Ensuring the safety of potential new medicines before they are tested in clinical trials.
Many lifesaving advances in medicine and safety have been drawn from the scientific discoveries made through animal research. Examples include treatments for AIDS, cancer, diabetes, heart-related ailments, injury-induced trauma and other medical conditions. While there has been significant progress in the last couple of decades, many diseases still haven’t been effectively prevented or cured (for example cancer, diabetes, Spinal Muscular Atrophy, Alzheimer’s or Ebola) and are the subject of intense biomedical research discovery and development worldwide.
Computer-modeling programs, cell cultures and organs-on-chips play a key role in biomedical research. However, in the current state of scientific progress, they cannot completely mimic the complexity of the entire human organism and so cannot yet replace animal testing.

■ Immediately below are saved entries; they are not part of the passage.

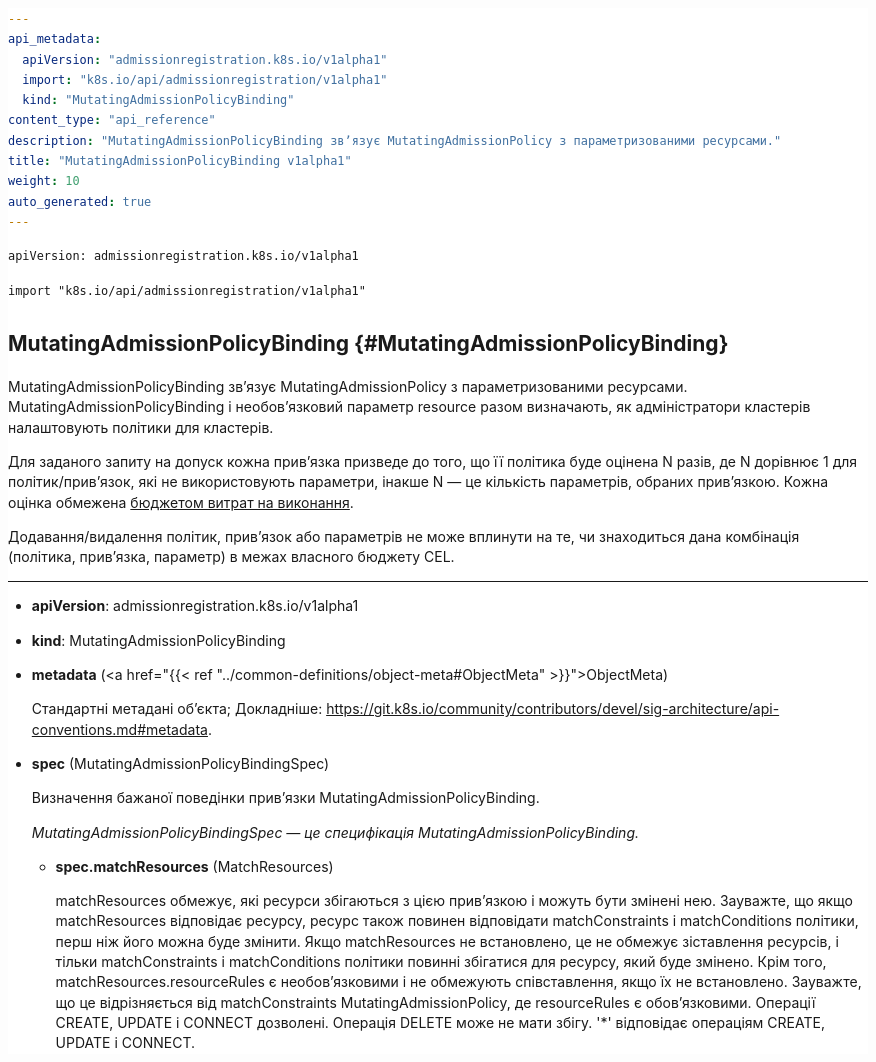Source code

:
 ```yaml
---
api_metadata:
  apiVersion: "admissionregistration.k8s.io/v1alpha1"
  import: "k8s.io/api/admissionregistration/v1alpha1"
  kind: "MutatingAdmissionPolicyBinding"
content_type: "api_reference"
description: "MutatingAdmissionPolicyBinding звʼязує MutatingAdmissionPolicy з параметризованими ресурсами."
title: "MutatingAdmissionPolicyBinding v1alpha1"
weight: 10
auto_generated: true
---
```


`apiVersion: admissionregistration.k8s.io/v1alpha1`

`import "k8s.io/api/admissionregistration/v1alpha1"`

## MutatingAdmissionPolicyBinding {#MutatingAdmissionPolicyBinding}

MutatingAdmissionPolicyBinding звʼязує MutatingAdmissionPolicy з параметризованими ресурсами. MutatingAdmissionPolicyBinding і необовʼязковий параметр resource разом визначають, як адміністратори кластерів налаштовують політики для кластерів.

Для заданого запиту на допуск кожна привʼязка призведе до того, що її політика буде оцінена N разів, де N дорівнює 1 для політик/привʼязок, які не використовують параметри, інакше N — це кількість параметрів, обраних привʼязкою. Кожна оцінка обмежена [бюджетом витрат на виконання](/docs/reference/using-api/cel/#runtime-cost-budget).

Додавання/видалення політик, привʼязок або параметрів не може вплинути на те, чи знаходиться дана комбінація (політика, привʼязка, параметр) в межах власного бюджету CEL.

---

- **apiVersion**: admissionregistration.k8s.io/v1alpha1

- **kind**: MutatingAdmissionPolicyBinding

- **metadata** (<a href="{{< ref "../common-definitions/object-meta#ObjectMeta" >}}">ObjectMeta</a>)

  Стандартні метадані обʼєкта; Докладніше: https://git.k8s.io/community/contributors/devel/sig-architecture/api-conventions.md#metadata.

- **spec** (MutatingAdmissionPolicyBindingSpec)

  Визначення бажаної поведінки привʼязки MutatingAdmissionPolicyBinding.

  <a name="MutatingAdmissionPolicyBindingSpec"></a>
  *MutatingAdmissionPolicyBindingSpec — це специфікація MutatingAdmissionPolicyBinding.*

  - **spec.matchResources** (MatchResources)

    matchResources обмежує, які ресурси збігаються з цією привʼязкою і можуть бути змінені нею. Зауважте, що якщо matchResources відповідає ресурсу, ресурс також повинен відповідати matchConstraints і matchConditions політики, перш ніж його можна буде змінити. Якщо matchResources не встановлено, це не обмежує зіставлення ресурсів, і тільки matchConstraints і matchConditions політики повинні збігатися для ресурсу, який буде змінено. Крім того, matchResources.resourceRules є необовʼязковими і не обмежують співставлення, якщо їх не встановлено. Зауважте, що це відрізняється від matchConstraints MutatingAdmissionPolicy, де resourceRules є обовʼязковими. Операції CREATE, UPDATE і CONNECT дозволені.  Операція DELETE може не мати збігу. '*' відповідає операціям CREATE, UPDATE і CONNECT.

Animal research demonstrates how a new medicine reacts in a whole, living body. This can provide an indication of a drug’s safety and efficacy before it is tested in human volunteers and patients. In fact, governments throughout the world require such studies to help ensure new medicines are safe.
New drugs must be tested in animals before human clinical trials to ensure the safety of patients and volunteers.
Myth:
Animal research is not relevant to people because animals are different from people.
Fact:
Humans are biologically very similar to other mammals and have the same organs – heart, lungs, kidneys, liver and more – that serve similar functions. They also share many genetic similarities. For example, humans and mice share approximately 85% of the same genes according to a Business Insider article published April 6, 2018.
We focus exclusively on animal research that improves the health of patients around the world … and even the health of pets.
Many diseases, from cancer to epilepsy, affect both animals and humans. The discovery of an effective treatment in one population can help further research in others. In fact, nine in 10 medicines developed for humans are the same or very similar to those used by veterinarians1.
Insulin – still a vital part of diabetes treatment (9.4% of the US population (30.3 million people have diabetes) – was discovered in dogs.
That discovery has contributed enormously to human health, but has also extended the lives of many diabetic dogs2.
Scientists have discovered how to breed mice with genetic alterations that mimic human diseases. The result: medicines and other therapies can be evaluated in these mice to help predict their effectiveness in people3.